資本金1,000万円の壁:法人住民税と消費税

税制上、資本金「1,000万円」は大きな節目となります。
資本金を1,000万円以下(未満)に設定することで、税負担を大きく軽減できる可能性があります。

  • 法人住民税(均等割)
    法人住民税の「均等割」は、会社の利益が赤字であっても納税義務が生じる税金です。
    この税額は、資本金の額と従業員数によって段階的に定められています。
    例えば、東京都23区内の場合、資本金が1,000万円以下であれば年額7万円ですが、1,000万円を超えると年額18万円に跳ね上がります。
  • 消費税
    原則として、資本金1,000万円未満で設立された法人は、設立1期目と2期目の消費税の納税が免除されます(免税事業者)。
    設立当初のキャッシュフローが厳しい時期に、消費税の納税負担がないことは大きなメリットです。
    ただし、インボイス制度(適格請求書等保存方式)に登録する場合は、資本金の額にかかわらず課税事業者となります。

資本金と登録免許税の関係

会社設立時に法務局へ納める「登録免許税」の額も資本金の額によって決まります。
株式会社の場合、登録免許税は以下の計算式で算出されます。

登録免許税 = 資本金の額 × 0.7%

ただし、この計算結果が15万円に満たない場合は、一律で15万円となります。
つまり、資本金が約2,142万円以下であれば、登録免許税は最低額の15万円で済むということです。
多額の資本金を設定すると、その分設立時の初期費用も増加することを覚えておきましょう。

このように、運転資金、融資・許認可、税金の3つの観点から総合的に検討することで、自社の状況に最も適した、戦略的な資本金額を導き出すことができます。

まとめ

資本金は会社の体力と信用を示す重要なお金です。資本金が多いと社会的信用が高まり融資で有利になる一方、設立時の登録免許税や法人住民税などの税負担が増えるデメリットがあります。

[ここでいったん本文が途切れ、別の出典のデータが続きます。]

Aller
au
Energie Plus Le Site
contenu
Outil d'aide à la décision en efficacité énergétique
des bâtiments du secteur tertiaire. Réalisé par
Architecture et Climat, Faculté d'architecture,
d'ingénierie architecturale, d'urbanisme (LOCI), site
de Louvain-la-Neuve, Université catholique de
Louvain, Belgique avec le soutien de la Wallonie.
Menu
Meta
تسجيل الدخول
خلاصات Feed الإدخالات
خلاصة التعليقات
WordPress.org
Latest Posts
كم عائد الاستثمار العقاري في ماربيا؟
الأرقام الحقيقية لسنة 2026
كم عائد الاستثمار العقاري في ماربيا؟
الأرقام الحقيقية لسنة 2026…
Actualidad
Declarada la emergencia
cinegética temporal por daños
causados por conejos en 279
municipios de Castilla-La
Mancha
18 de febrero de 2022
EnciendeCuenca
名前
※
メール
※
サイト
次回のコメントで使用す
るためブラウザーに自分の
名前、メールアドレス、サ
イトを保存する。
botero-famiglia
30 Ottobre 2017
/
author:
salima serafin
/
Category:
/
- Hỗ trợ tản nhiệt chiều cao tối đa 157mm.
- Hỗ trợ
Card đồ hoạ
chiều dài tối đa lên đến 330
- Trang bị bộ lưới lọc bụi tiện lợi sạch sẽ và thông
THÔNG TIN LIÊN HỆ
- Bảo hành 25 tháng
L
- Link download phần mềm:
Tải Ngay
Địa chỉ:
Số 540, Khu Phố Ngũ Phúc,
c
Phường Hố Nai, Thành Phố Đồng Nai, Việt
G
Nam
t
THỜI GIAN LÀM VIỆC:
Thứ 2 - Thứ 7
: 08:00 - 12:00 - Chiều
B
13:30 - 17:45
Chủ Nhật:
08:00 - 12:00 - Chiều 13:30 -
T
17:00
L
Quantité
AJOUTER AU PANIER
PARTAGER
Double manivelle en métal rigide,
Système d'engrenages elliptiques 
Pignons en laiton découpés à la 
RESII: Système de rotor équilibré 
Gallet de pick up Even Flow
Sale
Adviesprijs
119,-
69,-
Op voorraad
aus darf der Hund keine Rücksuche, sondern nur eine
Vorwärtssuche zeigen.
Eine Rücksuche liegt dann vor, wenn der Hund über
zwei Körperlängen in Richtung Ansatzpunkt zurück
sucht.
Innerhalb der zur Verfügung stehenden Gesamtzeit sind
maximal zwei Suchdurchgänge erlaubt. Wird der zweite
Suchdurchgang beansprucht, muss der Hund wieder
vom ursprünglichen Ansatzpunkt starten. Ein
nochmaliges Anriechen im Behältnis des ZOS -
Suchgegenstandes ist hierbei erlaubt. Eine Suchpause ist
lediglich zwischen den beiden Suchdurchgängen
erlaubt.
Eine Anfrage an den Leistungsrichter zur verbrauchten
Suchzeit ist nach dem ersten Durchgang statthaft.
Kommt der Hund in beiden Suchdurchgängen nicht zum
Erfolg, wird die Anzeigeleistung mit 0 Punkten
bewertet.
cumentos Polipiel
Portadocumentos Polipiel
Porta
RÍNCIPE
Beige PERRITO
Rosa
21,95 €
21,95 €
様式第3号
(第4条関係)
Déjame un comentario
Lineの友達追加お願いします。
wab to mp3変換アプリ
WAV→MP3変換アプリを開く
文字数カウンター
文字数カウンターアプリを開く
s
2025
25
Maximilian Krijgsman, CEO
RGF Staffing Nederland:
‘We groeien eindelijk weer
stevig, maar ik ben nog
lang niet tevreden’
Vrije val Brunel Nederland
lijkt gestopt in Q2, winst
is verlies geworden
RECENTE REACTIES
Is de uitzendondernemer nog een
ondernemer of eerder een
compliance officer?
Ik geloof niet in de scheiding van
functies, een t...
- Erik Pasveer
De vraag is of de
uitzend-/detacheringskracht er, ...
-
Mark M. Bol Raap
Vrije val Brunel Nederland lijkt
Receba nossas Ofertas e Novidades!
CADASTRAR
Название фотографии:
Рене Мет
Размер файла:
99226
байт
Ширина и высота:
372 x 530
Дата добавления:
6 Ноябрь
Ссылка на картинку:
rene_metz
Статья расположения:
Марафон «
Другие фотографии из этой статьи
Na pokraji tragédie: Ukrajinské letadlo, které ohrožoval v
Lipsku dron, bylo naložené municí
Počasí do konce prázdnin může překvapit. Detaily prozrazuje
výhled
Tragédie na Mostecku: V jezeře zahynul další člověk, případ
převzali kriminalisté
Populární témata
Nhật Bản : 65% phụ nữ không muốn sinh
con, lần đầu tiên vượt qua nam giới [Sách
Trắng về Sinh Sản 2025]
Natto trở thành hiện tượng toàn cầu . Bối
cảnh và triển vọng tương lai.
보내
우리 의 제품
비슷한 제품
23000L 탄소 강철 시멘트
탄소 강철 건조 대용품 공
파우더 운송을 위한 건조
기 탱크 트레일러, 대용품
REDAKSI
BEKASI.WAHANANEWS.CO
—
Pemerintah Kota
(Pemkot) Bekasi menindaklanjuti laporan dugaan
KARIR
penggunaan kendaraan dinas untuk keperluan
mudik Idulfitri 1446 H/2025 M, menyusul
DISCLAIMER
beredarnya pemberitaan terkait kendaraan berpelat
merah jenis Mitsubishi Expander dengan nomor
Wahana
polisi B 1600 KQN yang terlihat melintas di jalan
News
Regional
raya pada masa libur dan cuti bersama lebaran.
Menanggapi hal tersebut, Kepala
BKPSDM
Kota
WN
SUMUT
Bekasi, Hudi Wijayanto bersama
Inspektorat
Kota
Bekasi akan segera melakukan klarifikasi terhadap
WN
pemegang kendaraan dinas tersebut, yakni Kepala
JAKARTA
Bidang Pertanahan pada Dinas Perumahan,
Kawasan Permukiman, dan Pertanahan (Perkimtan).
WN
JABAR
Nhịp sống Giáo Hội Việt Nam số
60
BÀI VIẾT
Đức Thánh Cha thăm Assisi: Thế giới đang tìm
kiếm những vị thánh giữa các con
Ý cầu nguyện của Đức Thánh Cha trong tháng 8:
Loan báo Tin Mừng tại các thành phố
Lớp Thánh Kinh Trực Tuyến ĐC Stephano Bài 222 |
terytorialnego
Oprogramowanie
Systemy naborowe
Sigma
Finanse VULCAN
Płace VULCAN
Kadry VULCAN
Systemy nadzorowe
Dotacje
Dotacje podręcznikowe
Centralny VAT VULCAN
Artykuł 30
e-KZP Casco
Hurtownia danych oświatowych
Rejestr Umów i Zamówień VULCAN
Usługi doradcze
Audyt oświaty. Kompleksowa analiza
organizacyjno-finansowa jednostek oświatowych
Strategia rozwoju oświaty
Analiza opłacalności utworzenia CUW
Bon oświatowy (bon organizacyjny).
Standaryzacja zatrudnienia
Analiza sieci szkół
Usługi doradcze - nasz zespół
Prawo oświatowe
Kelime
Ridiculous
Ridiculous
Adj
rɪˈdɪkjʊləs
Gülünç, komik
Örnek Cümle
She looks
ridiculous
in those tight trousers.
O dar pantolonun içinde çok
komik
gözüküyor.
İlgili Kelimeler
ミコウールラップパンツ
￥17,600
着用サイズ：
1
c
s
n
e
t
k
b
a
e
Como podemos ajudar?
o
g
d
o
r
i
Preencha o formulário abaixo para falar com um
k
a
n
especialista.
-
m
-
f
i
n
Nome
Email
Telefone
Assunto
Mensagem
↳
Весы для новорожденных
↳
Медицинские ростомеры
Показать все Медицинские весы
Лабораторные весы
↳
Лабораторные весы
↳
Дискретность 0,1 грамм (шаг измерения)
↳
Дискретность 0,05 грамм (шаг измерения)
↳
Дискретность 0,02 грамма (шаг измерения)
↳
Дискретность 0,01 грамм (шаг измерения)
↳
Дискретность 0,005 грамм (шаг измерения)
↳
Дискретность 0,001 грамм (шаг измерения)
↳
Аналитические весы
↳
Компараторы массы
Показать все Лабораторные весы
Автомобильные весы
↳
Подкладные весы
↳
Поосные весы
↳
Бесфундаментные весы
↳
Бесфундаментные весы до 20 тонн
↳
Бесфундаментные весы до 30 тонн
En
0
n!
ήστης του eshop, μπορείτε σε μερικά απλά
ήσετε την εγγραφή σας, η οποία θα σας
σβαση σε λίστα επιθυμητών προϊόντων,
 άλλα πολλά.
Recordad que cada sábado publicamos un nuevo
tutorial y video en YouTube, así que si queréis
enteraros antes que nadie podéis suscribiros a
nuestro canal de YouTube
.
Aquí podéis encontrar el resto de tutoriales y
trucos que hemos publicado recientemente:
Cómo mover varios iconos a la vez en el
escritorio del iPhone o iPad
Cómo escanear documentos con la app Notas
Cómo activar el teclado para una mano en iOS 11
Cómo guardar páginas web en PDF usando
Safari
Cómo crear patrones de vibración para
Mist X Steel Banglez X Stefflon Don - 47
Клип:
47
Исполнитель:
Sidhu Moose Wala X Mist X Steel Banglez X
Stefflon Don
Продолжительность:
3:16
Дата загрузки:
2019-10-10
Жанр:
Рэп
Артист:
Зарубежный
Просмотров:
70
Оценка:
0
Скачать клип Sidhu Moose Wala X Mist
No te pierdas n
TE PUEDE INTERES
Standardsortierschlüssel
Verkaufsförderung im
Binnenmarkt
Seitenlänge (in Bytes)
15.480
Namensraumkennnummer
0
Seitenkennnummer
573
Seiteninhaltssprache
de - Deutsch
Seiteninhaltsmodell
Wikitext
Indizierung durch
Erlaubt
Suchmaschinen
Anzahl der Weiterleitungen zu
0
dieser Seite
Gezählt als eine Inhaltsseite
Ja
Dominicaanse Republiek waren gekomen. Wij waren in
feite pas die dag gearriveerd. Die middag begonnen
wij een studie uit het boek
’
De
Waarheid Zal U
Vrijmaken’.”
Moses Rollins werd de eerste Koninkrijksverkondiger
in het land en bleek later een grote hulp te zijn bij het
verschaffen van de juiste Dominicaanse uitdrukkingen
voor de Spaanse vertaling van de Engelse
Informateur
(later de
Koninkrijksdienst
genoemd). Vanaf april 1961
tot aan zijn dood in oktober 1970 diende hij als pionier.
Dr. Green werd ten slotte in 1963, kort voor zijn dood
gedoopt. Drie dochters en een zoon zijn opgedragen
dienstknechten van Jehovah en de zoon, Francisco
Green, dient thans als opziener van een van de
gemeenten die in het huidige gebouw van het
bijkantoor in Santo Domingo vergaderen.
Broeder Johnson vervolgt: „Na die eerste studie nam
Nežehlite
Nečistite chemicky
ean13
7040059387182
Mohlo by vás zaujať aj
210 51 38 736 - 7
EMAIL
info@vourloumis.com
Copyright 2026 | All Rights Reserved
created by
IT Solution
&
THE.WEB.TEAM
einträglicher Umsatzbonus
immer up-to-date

逆に少ないと税負担を抑えられますが、信用度が低く見られ資金調達で不利になるリスクを伴います。

結論として、最適な資本金額は会社の状況によって異なります。

「運転資金の3~6ヶ月分」「許認可の要件」「税負担のシミュレーション」といったポイントを総合的に検討し、ご自身の事業計画に合った金額を慎重に設定することが成功への鍵となります。